▸ REQUIRED ACTION:
"(91, 503) none" appears in one line of the records below. Output that line and each one after it, exactly, through the last line.

▸ SUPPLIED DATA:
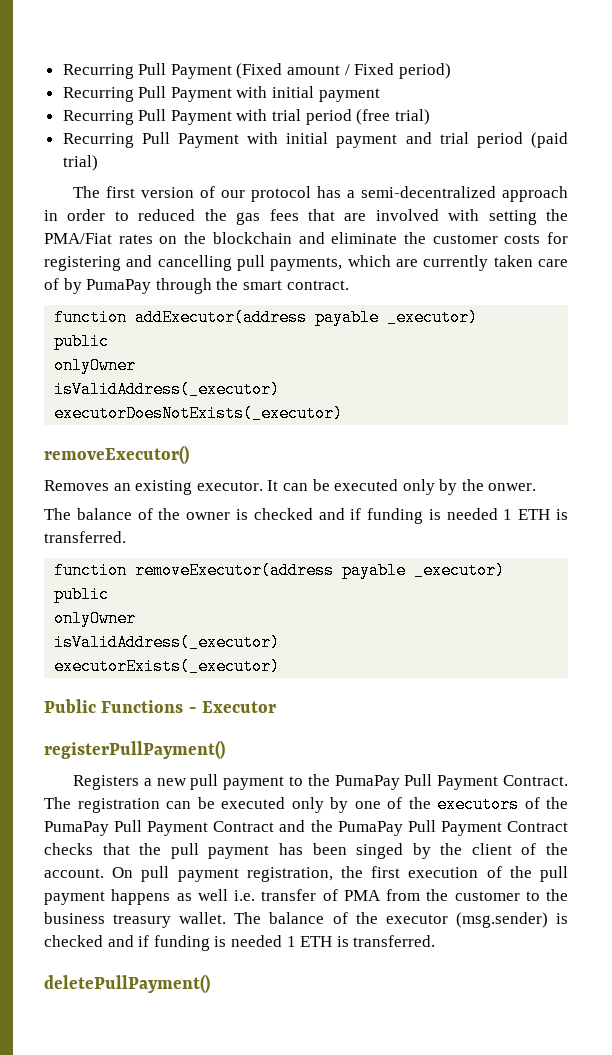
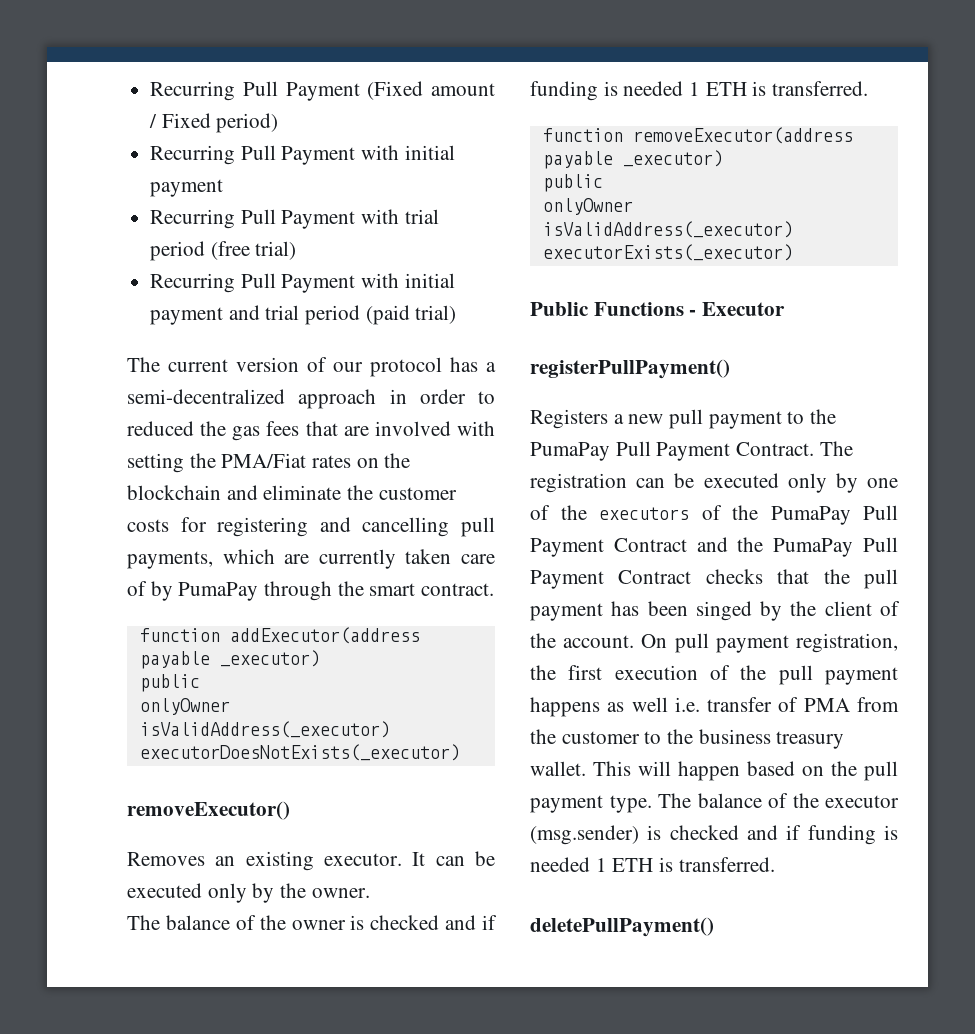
[105,186,135,198] first -> [168,359,228,372] current
[488,483,537,491] onwer. -> [311,888,370,898] owner.
(227, 918) none -> [593,761,898,781] [530,795,652,813] This will happen based on the pull payment type.

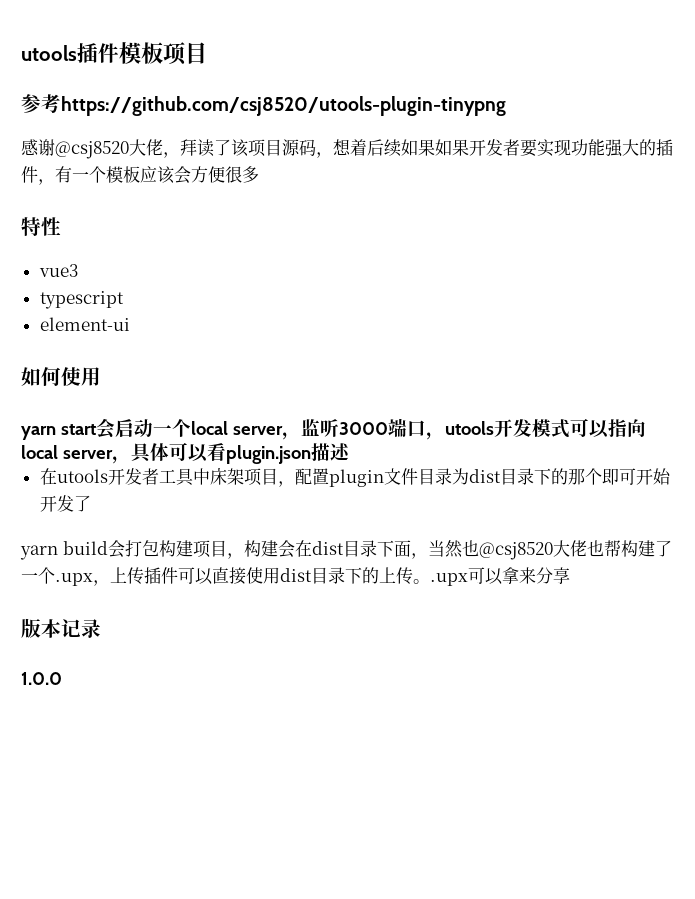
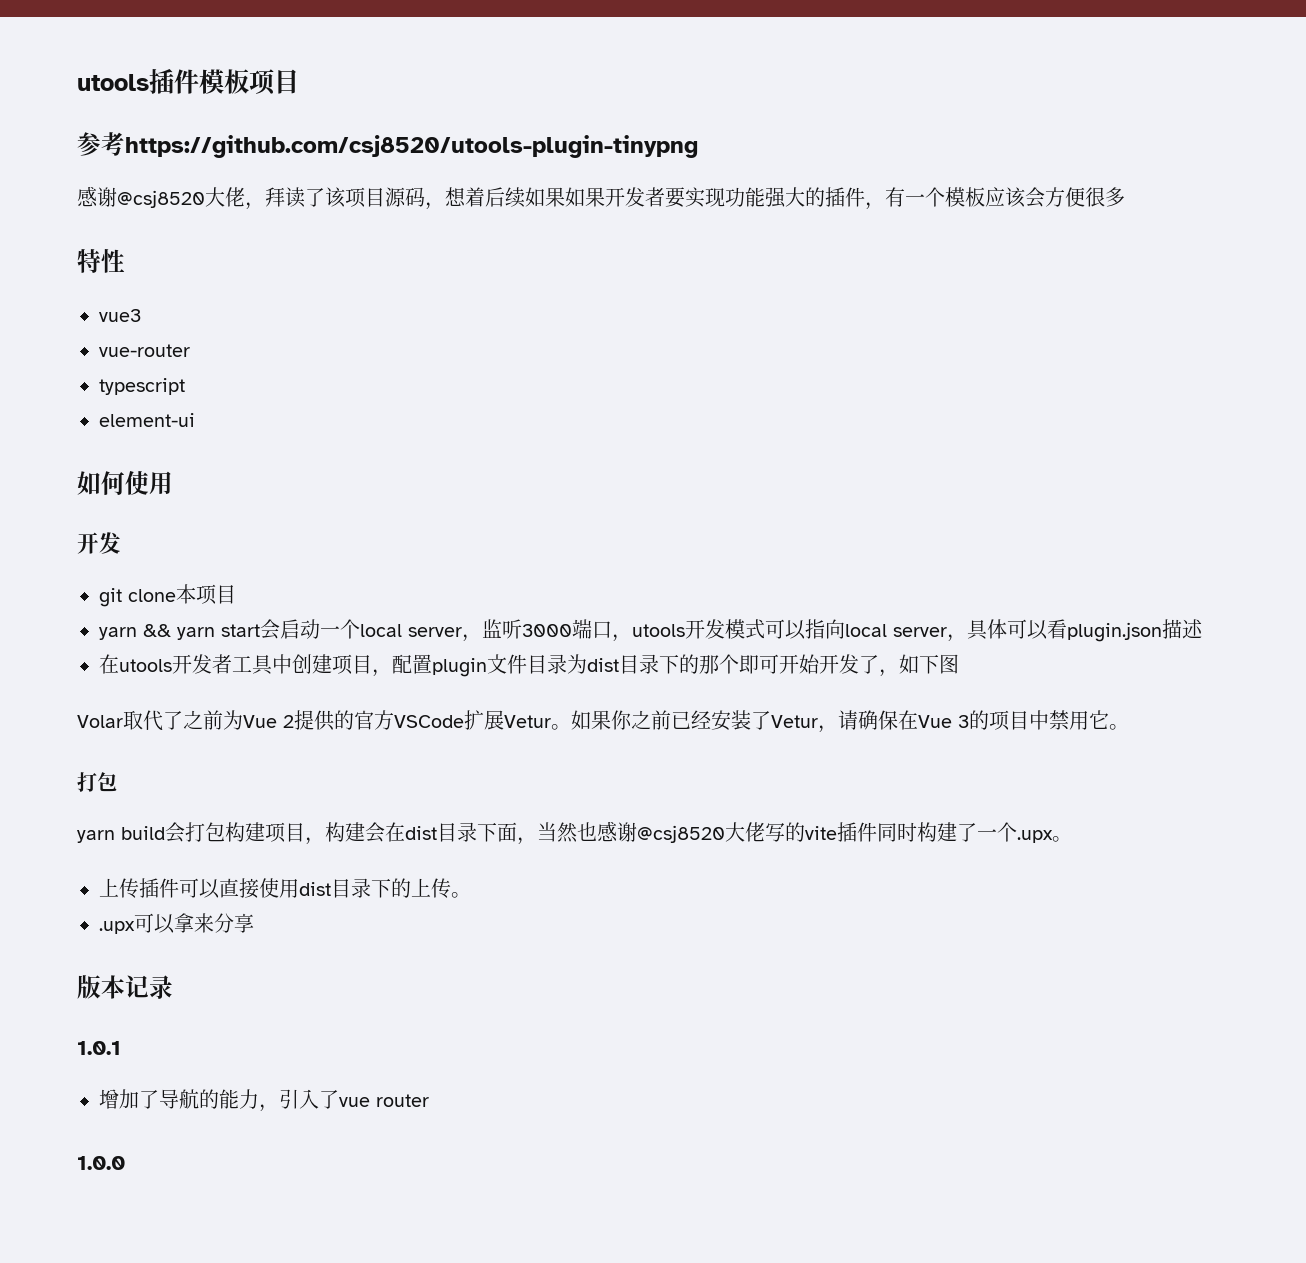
(78, 270) none -> [99,344,190,357] // vue-router
(101, 376) none -> [77,532,121,554] [99,584,236,607] [99,624,171,640] 开发 // git clone本项目 // yarn &&
[209,468,244,485] 床架 -> [292,654,332,674] 创建
(91, 503) none -> [879,654,959,677] [77,710,1129,733] [77,772,117,792] ，如下图 // Volar取代了之前为Vue 2提供的官方VSCode扩展Vetur。如果你之前已经安装了Vetur，请确保在Vue 3的项目中禁用它。 // 打包
[478,540,621,560] @csj8520大佬也帮 -> [597,821,917,843] 感谢@csj8520大佬写的vite插件同时
[93,580,110,586] ， -> [1052,836,1072,842] 。 //
(430, 581) none -> (471, 895) //
(101, 628) none -> [77,1041,121,1055] [99,1089,429,1112] // 1.0.1 // 增加了导航的能力，引入了vue router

▸ TASK ANSWER:
(91, 503) none -> [879,654,959,677] [77,710,1129,733] [77,772,117,792] ，如下图 // Volar取代了之前为Vue 2提供的官方VSCode扩展Vetur。如果你之前已经安装了Vetur，请确保在Vue 3的项目中禁用它。 // 打包
[478,540,621,560] @csj8520大佬也帮 -> [597,821,917,843] 感谢@csj8520大佬写的vite插件同时
[93,580,110,586] ， -> [1052,836,1072,842] 。 //
(430, 581) none -> (471, 895) //
(101, 628) none -> [77,1041,121,1055] [99,1089,429,1112] // 1.0.1 // 增加了导航的能力，引入了vue router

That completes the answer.